There are two reasons why this unsavoury exchange of trade barbs and hostile acts is ill-timed. At stake are the shared goal of achieving $ 500 bn Indo-US bilateral trade by 2025 which runs the risk of being caught in the bilateral strain between the two powers, tensions between the US and China and developments in Iran, thus impacting business confidence, investments and adding to currency volatility. The GSP accounted for approximately $5 billion of the $83.2 billion in imports India sent to the US and some compromise is urgently needed to offset future damage to this lucrative business.
Second, India has just laid out in the Budget an ambitious roadmap of a $5 trillion economy, involving significant developmental needs and spend in job creation, education, healthcare, infrastructure and climate change as well as substantial assistance and investments from the US and others. The US too, amidst global recessionary trends, can hardly be dismissive of the opportunities in a nearly $2.6 trillion Indian economy with a sustained, well over 7 percent growth, 100 per cent FDI allowed in over 90 per cent of sectors, significant strides in the ease of doing business and a demographic dividend of an increasingly consumerist society. Moreover, India continues to make progress in expanding services trade with an IT services market placed as a world leader contributing to a total services trade of $325 billion in 2018, with a solid $76 billion surplus in this period.

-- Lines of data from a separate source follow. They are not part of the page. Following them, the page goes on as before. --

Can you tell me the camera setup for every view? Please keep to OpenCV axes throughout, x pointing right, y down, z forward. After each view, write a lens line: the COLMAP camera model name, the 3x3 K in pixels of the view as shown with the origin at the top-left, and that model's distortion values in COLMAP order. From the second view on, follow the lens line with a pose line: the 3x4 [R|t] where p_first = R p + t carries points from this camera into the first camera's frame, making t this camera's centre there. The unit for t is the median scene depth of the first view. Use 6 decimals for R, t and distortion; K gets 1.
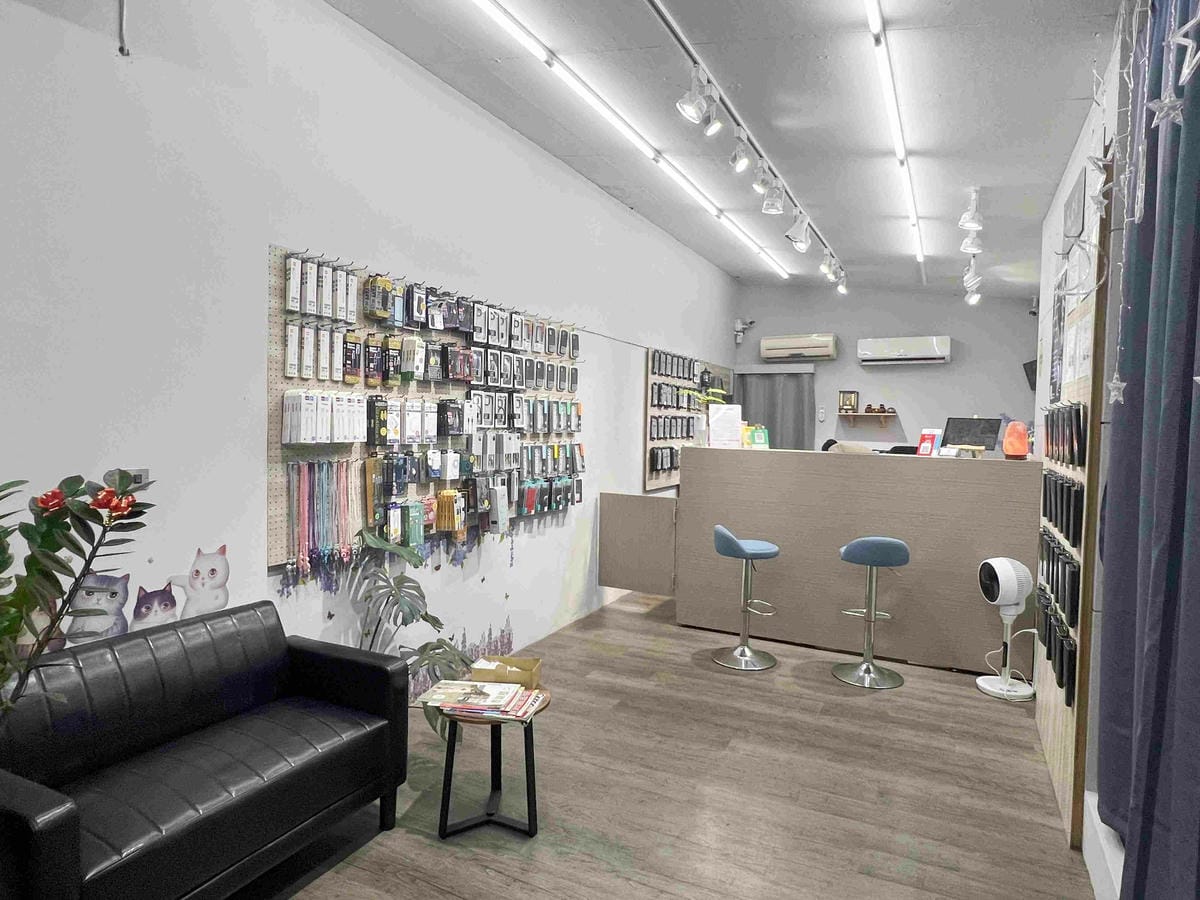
lens RADIAL K [[719.3, 0, 607.9], [0, 719.3, 446.2], [0, 0, 1]] dist [-0.002518, -0.000006]
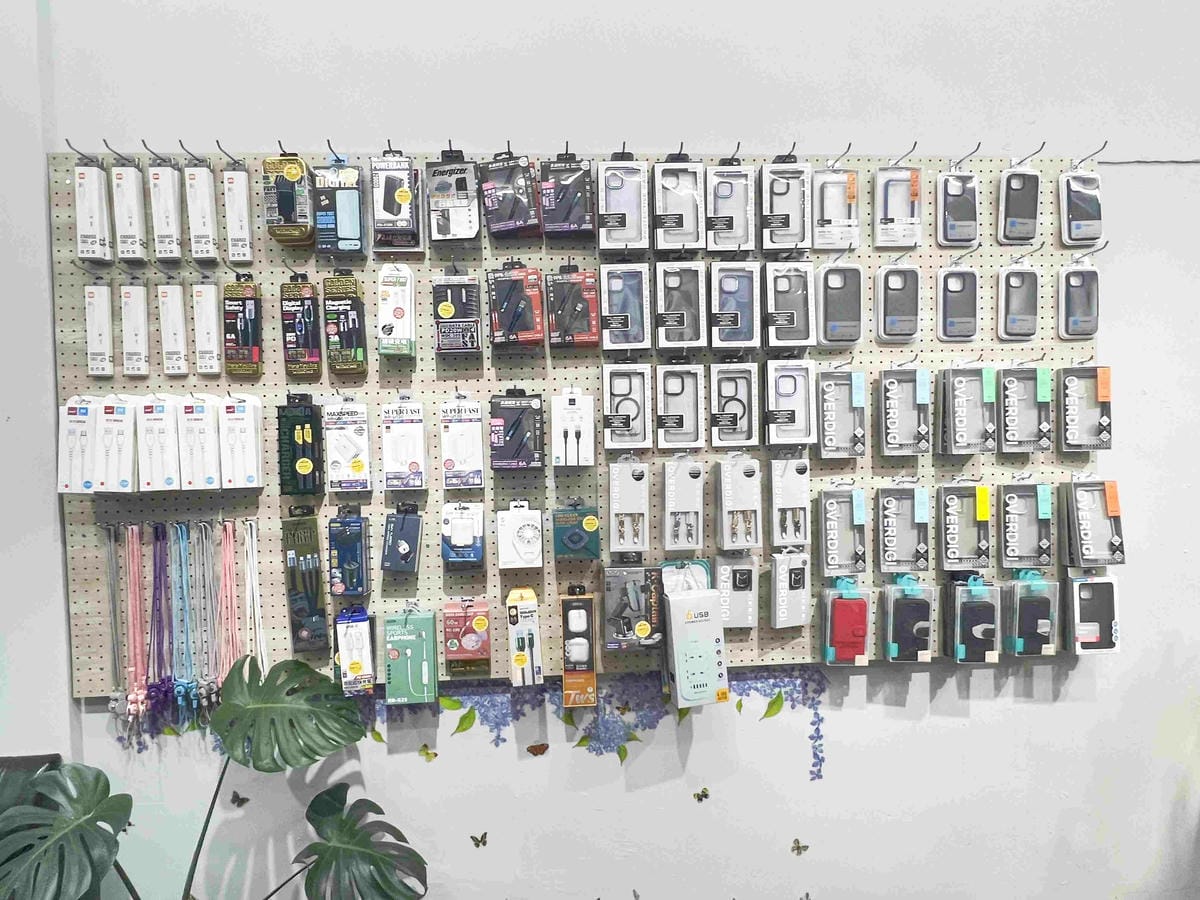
lens RADIAL K [[719.3, 0, 601.9], [0, 719.3, 453.2], [0, 0, 1]] dist [-0.002518, -0.000006]
pose [[0.493943, -0.000599, -0.869494, 0.191666], [0.004095, 0.999990, 0.001637, -0.025260], [0.869485, -0.004370, 0.493941, 0.797861]]
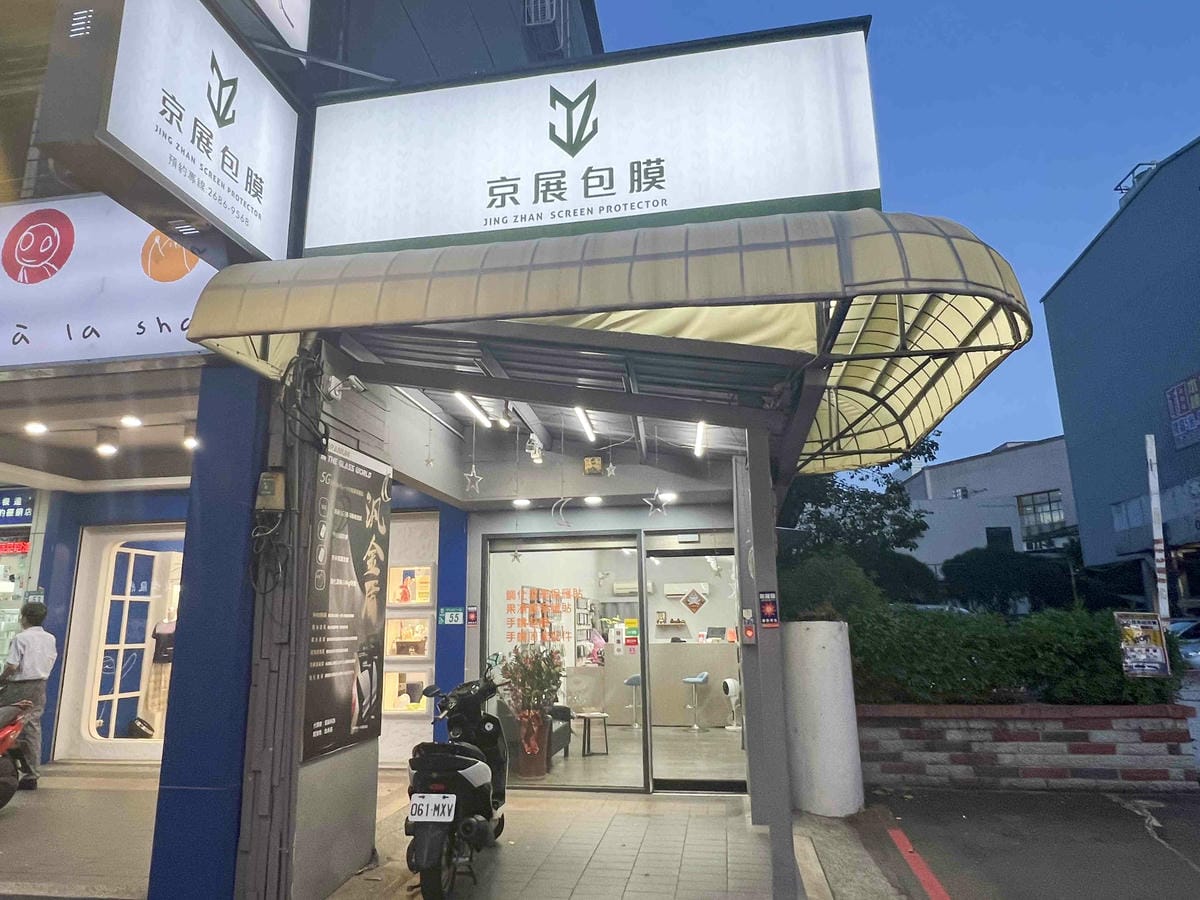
lens RADIAL K [[760.5, 0, 597.6], [0, 760.5, 452.3], [0, 0, 1]] dist [-0.009504, -0.000671]
pose [[0.958589, 0.032309, 0.282955, -0.845659], [0.041247, 0.967318, -0.250190, 0.022723], [-0.281791, 0.251501, 0.925927, -1.898954]]
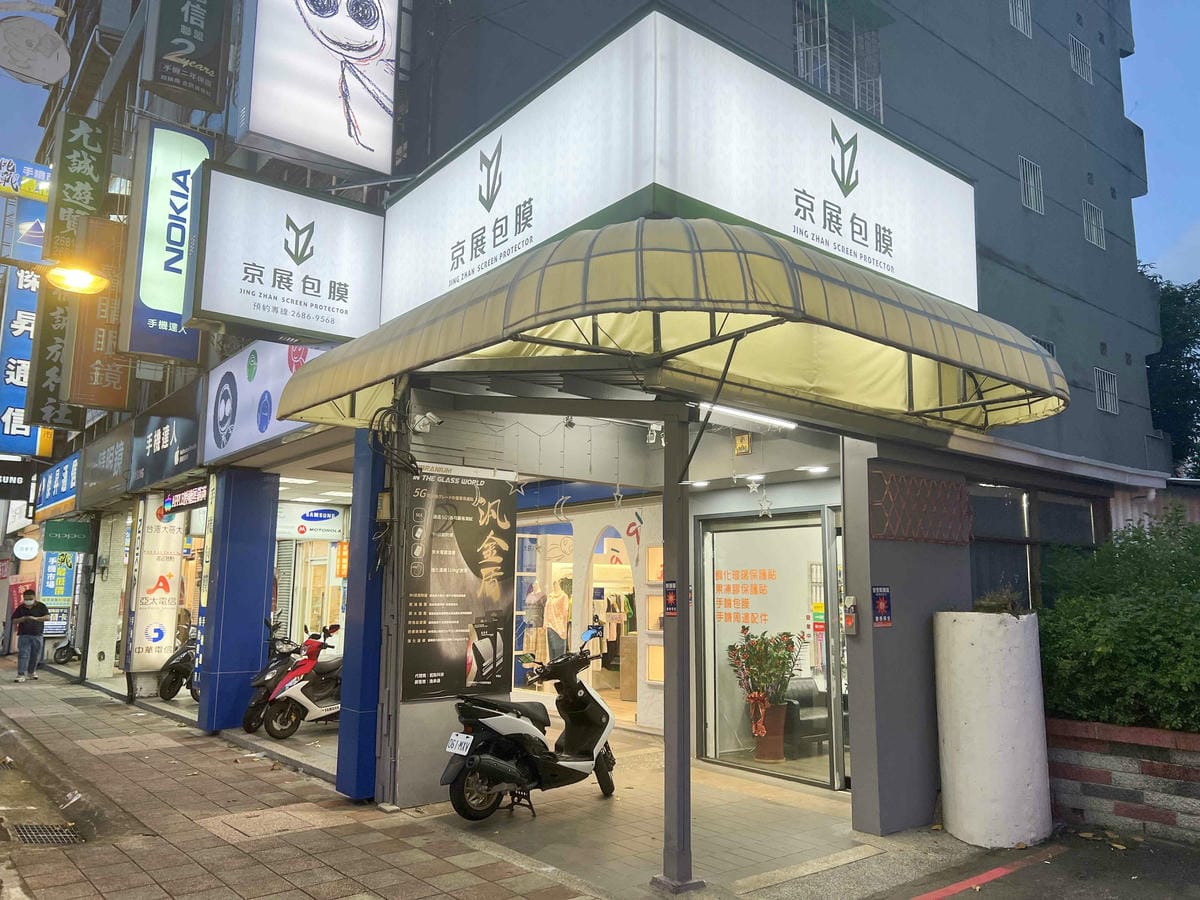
lens RADIAL K [[902.9, 0, 593.5], [0, 902.9, 449.7], [0, 0, 1]] dist [0.021638, -0.034518]
pose [[0.902525, -0.076279, -0.423828, 0.329719], [-0.010200, 0.980125, -0.198118, 0.027197], [0.430517, 0.183130, 0.883809, -2.216669]]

India expects greater interest by investors and the US would also do well to recognise this potential.
The good news is that there are several factors that are aligning to promote this occurring, notably the visit of a delegation led by Assistant United States Trade Representative Christopher Wilson as recently as 11-12 July and meetings with Piyush Goyal, Union Minister for Commerce & Industry and Indian officials to provide a new impetus to bilateral trade and commercial ties in line with the mandate given in the G-20 meetings in Osaka by the Indian and US leadership. This is expected to gain traction.
The other upside to all this is that withdrawal of GSP would apparently not make much difference as Indian exports are all geared to take this challenge, according to Mohit Singla, Chairman, Trade Promotion Council of India. “Even the US was benefiting from the GSP regime since the intermediary inputs provided by India helped keep its industry competitive. This withdrawal of GSP is only going to inject the estimated, additional burden of USD 190 million, which is miniscule compared to India overall export to the US,” says Singla. Moreover, withdrawal of GSP benefits is not a doomsday scenario as officials point out countries like Argentina, Liberia and Myanmar which have seen benefits reinstated after making sufficient progress to become eligible for them. What is needed is some extra hard work from India to meet strict compliance norms to be able to get GSP benefits again.
These positives along with the “United States and India: Prosperity Through Partnership” joint statement of June 2017 and the “Commercial Dialogue Joint Statement” of October 2017 are compelling grounds for the two sides to continue to find ways to improve bilateral trade and increase market access in our countries.